Las láminas de metal y los trozos de madera que delimitaban el altar parecían un refugio para indigentes más que un lugar de culto, pero el fervor de los fieles era fácil de percibir: en el lapso que Pablo usó para cruzar bajo el puente y alcanzar la parada del camión vio a traileros y choferes apearse para ofrendar flores y veladoras, amontonadas sobre las de visitantes previos. Un hombre de sombrero se arrodilló sobre la tierra polvosa, sin importarle las manchas rojizas que le salpicaron la ropa. Sin lograr ver al objeto de veneración desde donde estaba, el joven se santiguó. Así había sido enseñado.

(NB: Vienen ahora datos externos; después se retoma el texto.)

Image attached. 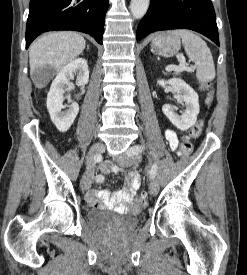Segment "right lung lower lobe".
I'll return each mask as SVG.
<instances>
[{
	"label": "right lung lower lobe",
	"instance_id": "98d812e1",
	"mask_svg": "<svg viewBox=\"0 0 247 275\" xmlns=\"http://www.w3.org/2000/svg\"><path fill=\"white\" fill-rule=\"evenodd\" d=\"M108 0H30L26 25V48L40 34L76 30L90 34L102 44Z\"/></svg>",
	"mask_w": 247,
	"mask_h": 275
}]
</instances>
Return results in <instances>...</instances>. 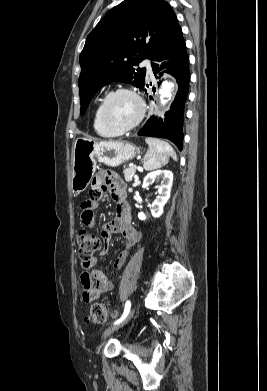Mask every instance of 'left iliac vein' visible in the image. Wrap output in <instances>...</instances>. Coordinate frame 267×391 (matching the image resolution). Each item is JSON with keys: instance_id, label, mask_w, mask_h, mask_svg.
<instances>
[{"instance_id": "obj_1", "label": "left iliac vein", "mask_w": 267, "mask_h": 391, "mask_svg": "<svg viewBox=\"0 0 267 391\" xmlns=\"http://www.w3.org/2000/svg\"><path fill=\"white\" fill-rule=\"evenodd\" d=\"M135 307H133L131 309V311L128 313V315L126 316V318L120 322L119 324H116L115 326L107 329L104 333H103V336L102 338L105 339L107 338L108 336H110L111 334H113L115 331H117L120 327L124 326L134 315L135 313Z\"/></svg>"}]
</instances>
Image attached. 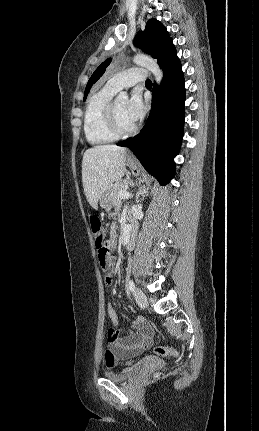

Por la tarde, con el cansancio trepado en la espalda, pasó de nuevo por el lugar. Una mujer de semblante reseco miraba con arrobo la parte alta de la plancha de concreto. Él se acercó y dirigió la vista al mismo punto: una mancha oscura dibujaba sobre la pared el contorno inconfundible de un cristo crucificado. El sonido de los vehículos transitando a toda velocidad se difuminó hasta volverse un eco. Sintió las piernas electrizadas. Sin pensarlo, se puso de cuclillas junto a la anciana, que sostenía un rosario de plástico entre las manos nudosas. Los días siguientes Pablo dedicó siempre unos minutos a rezar en el sitio antes ir al trabajo: sentía una energía extraña inundarle en cada ocasión.